Brazilian Beef Brisket and Coffee Pie

  • Preparation Time15 mins
  • Cooking Time140 mins
  • Serves6
  • DifficultyMedium
2 tablespoons olive oil
1.5 kilograms beef brisket, cut into large chunks
75 grams plain flour
Sea salt and black pepper
2 onions, peeled and finely sliced
3 cloves garlic, peeled and crushed
2 red peppers, deseeded and diced
2 dried ancho chillies, soaked in boiling water until soft then roughly chopped
400 millilitres dry white wine
500 millilitres freshly brewed coffee
2 x 400 millilitres cans black-eyed beans, drained and rinsed
Small bunch coriander, roughly chopped

For the cassava mash

1 kilograms cassava, peeled and cut into chunks
50 grams unsalted butter
50 millilitres double cream
100 grams mature cheddar cheese, grated

Heat the oil in a large, heavy-based casserole. Toss the beef in seasoned flour and fry in batches until golden brown all over.

Add a little more oil to the pan then add the onions and fry for 5 minutes until softened. Add the garlic, peppers and ancho chilli and fry for a further 5 minutes. Add the wine, bring to the boil and cook for 5 minutes to burn off the alcohol.

Return the beef to the pan, pour over the coffee and bring to a simmer. Cover and cook for 2 hours, stirring occasionally. Stir through the chopped coriander and season to taste.

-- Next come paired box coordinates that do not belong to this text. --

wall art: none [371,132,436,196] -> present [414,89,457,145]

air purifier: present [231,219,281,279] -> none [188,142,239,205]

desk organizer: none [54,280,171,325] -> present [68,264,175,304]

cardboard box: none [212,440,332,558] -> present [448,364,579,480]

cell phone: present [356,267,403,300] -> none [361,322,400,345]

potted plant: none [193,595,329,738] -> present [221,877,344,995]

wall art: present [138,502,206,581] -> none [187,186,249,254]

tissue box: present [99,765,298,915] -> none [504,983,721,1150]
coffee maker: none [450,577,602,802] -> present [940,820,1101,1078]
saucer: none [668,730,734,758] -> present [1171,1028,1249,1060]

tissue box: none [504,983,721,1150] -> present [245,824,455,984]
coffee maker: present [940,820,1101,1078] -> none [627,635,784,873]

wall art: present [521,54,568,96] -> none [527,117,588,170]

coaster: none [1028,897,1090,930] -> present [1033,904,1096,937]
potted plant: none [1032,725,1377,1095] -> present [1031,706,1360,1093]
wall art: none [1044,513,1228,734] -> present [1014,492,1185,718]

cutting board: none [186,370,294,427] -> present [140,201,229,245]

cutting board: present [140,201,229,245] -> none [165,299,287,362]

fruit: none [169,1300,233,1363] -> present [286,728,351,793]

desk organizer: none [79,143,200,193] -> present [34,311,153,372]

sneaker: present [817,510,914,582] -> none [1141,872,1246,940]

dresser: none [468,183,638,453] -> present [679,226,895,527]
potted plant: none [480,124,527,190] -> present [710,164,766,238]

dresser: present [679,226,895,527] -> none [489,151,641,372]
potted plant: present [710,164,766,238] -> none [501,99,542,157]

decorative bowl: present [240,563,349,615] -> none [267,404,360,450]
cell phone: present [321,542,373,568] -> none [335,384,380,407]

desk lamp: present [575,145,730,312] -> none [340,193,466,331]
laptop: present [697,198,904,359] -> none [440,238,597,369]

Meanwhile, boil the cassava in a large pan of salted boiling water for 20 minutes until soft. Drain thoroughly then mash with the butter and cream.

Spoon half of the mash into the bottom of a heatproof serving dish, top with the beef and spoon the sauce over the top.

Top the beef with the remaining mash, sprinkle with cheese and cook under a hot grill for 5 minutes until the cheese is golden and bubbling.